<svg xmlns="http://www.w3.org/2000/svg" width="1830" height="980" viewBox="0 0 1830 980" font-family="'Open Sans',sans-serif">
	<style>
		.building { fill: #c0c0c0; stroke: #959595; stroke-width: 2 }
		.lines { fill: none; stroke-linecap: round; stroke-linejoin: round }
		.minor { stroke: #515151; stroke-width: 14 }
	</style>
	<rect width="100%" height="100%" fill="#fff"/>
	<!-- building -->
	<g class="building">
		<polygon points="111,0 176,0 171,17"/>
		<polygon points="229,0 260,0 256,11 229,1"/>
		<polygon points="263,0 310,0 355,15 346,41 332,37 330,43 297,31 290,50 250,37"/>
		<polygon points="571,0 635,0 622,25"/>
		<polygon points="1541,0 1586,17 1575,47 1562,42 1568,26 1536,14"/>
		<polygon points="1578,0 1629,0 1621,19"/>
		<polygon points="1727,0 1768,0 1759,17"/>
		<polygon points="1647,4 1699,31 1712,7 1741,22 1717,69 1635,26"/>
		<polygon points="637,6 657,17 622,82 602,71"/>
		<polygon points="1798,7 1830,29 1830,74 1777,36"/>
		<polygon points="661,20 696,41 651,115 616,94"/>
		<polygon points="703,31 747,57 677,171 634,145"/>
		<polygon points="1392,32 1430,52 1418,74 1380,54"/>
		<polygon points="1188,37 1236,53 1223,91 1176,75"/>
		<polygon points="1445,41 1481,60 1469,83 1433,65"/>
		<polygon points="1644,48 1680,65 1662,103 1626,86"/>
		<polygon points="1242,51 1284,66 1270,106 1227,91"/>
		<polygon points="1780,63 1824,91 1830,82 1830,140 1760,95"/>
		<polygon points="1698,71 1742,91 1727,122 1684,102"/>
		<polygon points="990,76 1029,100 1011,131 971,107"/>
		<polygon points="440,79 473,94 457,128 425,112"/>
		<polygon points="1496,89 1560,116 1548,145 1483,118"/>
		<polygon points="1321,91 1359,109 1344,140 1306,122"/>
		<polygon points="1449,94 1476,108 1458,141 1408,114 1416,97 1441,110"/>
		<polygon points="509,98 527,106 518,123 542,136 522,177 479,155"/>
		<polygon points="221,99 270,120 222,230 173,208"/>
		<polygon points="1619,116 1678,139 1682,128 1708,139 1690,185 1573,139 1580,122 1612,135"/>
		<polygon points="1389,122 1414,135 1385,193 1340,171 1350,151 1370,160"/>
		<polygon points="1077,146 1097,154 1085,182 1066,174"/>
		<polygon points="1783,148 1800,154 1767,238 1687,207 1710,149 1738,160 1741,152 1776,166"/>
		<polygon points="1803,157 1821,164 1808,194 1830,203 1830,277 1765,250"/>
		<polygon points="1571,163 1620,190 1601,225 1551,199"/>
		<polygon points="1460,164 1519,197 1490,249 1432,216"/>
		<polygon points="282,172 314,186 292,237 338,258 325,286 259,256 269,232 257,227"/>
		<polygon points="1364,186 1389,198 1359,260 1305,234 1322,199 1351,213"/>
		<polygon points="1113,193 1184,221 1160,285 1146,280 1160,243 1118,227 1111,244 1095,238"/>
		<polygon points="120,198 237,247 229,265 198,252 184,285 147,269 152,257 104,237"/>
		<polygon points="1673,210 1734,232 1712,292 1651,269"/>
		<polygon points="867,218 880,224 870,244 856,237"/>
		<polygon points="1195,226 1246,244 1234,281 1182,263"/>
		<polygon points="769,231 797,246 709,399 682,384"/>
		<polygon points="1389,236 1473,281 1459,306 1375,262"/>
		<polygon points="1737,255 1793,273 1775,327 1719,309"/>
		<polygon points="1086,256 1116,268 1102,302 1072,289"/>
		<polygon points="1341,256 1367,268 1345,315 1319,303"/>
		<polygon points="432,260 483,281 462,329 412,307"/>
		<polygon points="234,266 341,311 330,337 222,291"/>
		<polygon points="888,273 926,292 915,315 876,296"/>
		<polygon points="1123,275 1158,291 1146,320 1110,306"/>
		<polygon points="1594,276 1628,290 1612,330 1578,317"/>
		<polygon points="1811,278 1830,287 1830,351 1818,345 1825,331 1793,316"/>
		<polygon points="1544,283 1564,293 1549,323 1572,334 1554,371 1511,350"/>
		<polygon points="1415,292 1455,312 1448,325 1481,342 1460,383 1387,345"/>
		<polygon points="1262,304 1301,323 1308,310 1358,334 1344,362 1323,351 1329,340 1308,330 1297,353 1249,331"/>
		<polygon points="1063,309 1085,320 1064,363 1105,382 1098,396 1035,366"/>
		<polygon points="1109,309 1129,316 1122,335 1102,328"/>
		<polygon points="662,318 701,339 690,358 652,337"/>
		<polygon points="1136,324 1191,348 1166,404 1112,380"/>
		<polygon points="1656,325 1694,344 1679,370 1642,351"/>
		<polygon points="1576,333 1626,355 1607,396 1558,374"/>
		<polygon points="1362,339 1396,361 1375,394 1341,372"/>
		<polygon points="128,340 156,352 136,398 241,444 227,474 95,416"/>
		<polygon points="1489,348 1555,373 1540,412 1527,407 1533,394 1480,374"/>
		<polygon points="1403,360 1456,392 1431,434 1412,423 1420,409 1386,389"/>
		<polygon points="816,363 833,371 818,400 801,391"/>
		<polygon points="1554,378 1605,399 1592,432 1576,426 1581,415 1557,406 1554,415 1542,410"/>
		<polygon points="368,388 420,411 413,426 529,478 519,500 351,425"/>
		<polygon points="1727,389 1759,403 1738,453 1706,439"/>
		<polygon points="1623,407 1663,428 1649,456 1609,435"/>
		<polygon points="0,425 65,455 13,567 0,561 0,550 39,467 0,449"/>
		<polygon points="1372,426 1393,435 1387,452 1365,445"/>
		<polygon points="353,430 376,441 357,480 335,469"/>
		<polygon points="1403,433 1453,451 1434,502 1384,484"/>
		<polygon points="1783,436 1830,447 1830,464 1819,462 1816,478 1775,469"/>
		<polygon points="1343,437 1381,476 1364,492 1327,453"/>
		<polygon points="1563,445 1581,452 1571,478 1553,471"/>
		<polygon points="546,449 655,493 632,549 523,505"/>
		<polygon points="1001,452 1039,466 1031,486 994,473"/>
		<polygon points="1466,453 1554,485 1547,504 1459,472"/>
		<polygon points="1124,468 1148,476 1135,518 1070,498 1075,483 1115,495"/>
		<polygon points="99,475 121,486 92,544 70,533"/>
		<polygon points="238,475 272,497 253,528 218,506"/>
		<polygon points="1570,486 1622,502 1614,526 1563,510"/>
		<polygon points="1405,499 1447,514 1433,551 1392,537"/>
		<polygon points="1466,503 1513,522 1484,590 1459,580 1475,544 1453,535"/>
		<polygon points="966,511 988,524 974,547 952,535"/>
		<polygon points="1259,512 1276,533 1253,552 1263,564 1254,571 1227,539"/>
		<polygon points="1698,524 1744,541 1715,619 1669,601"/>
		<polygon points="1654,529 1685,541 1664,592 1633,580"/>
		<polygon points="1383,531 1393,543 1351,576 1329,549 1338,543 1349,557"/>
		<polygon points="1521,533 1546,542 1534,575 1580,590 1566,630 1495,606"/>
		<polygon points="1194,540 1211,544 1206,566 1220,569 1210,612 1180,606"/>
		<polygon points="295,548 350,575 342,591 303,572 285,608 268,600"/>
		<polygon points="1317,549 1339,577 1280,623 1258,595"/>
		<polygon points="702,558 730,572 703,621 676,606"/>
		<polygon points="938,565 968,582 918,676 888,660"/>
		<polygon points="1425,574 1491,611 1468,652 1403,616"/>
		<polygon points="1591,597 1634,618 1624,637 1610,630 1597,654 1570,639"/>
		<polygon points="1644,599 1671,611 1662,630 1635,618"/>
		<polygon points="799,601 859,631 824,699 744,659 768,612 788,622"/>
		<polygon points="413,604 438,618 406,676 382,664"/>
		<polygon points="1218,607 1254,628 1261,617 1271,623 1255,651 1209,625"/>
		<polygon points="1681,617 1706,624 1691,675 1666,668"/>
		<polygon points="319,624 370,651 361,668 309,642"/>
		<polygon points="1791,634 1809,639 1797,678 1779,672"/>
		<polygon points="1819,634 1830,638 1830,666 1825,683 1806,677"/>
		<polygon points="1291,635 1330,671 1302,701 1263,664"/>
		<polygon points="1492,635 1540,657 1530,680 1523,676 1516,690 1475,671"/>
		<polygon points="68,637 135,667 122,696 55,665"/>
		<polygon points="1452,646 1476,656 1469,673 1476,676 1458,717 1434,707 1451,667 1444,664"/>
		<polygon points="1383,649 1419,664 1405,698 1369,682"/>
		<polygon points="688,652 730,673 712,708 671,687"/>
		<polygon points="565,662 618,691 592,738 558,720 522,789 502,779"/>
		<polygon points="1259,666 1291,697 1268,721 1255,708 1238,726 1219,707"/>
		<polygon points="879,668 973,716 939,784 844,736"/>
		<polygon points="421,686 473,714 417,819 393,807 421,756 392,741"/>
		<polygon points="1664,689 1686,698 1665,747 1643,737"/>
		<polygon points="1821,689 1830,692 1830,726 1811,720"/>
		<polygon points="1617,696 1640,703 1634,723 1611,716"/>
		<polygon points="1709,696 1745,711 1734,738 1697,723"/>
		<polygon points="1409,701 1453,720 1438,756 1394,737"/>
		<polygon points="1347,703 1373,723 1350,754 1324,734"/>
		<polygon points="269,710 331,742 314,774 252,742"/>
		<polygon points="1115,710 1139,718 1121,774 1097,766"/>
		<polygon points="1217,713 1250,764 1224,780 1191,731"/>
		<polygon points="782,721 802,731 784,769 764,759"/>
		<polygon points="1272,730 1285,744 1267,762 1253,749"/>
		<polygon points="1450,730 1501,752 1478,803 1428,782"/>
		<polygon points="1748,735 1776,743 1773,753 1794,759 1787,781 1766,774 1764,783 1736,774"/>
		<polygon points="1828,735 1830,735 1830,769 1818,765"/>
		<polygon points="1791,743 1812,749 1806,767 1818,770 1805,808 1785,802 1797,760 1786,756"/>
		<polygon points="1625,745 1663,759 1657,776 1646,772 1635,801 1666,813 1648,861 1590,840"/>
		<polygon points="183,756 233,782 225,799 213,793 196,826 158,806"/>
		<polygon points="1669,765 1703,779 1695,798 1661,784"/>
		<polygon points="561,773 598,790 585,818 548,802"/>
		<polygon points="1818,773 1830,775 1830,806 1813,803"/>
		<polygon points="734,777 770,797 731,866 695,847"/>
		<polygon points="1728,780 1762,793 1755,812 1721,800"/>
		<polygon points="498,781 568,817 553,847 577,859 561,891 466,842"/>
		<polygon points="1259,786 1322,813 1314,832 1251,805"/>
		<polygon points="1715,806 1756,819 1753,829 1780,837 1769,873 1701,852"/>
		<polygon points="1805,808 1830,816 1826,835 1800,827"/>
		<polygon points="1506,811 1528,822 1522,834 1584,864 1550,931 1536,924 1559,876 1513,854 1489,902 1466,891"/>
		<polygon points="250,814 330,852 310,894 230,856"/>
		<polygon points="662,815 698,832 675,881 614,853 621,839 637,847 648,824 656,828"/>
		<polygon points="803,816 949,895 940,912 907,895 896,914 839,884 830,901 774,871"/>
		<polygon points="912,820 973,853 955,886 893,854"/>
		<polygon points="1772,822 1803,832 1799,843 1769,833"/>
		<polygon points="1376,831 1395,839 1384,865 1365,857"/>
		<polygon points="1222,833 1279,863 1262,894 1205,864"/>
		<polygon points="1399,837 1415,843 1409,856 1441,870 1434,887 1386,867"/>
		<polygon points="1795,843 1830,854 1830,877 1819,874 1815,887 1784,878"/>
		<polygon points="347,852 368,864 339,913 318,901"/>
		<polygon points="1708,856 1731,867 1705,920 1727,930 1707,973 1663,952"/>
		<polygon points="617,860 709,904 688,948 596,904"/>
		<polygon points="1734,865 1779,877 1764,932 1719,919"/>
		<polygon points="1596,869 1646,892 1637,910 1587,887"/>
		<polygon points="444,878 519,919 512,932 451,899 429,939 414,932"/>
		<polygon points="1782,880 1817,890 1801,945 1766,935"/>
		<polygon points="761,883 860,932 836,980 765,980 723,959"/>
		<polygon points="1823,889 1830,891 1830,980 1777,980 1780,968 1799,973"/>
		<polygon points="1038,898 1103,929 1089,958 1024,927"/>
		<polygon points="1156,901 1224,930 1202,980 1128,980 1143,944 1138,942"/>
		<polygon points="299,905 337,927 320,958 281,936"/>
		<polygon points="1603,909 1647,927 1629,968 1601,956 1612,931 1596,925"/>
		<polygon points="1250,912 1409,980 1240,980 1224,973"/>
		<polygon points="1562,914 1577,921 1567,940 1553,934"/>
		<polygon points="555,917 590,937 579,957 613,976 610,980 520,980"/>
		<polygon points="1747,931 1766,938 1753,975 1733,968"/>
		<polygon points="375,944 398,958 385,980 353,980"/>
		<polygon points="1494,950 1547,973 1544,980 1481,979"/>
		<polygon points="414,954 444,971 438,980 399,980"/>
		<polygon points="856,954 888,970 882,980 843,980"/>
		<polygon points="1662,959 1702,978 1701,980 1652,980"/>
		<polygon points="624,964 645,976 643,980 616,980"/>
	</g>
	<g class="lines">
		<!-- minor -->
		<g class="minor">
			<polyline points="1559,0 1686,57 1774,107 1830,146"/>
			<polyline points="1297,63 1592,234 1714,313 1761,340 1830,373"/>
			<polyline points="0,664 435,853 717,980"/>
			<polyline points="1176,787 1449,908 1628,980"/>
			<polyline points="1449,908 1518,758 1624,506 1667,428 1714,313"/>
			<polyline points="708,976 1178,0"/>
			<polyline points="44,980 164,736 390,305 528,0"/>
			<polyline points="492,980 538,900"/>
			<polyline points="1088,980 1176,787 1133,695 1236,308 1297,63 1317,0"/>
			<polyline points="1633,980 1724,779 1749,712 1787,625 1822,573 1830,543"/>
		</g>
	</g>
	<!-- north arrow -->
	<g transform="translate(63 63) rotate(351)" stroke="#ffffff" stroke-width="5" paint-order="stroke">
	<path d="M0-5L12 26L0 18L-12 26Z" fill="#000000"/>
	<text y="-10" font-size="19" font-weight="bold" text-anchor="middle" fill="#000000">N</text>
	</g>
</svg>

### Activity
Note each line above that contains "lines" and copy it out.

### Worked solution
		.lines { fill: none; stroke-linecap: round; stroke-linejoin: round }
	<g class="lines">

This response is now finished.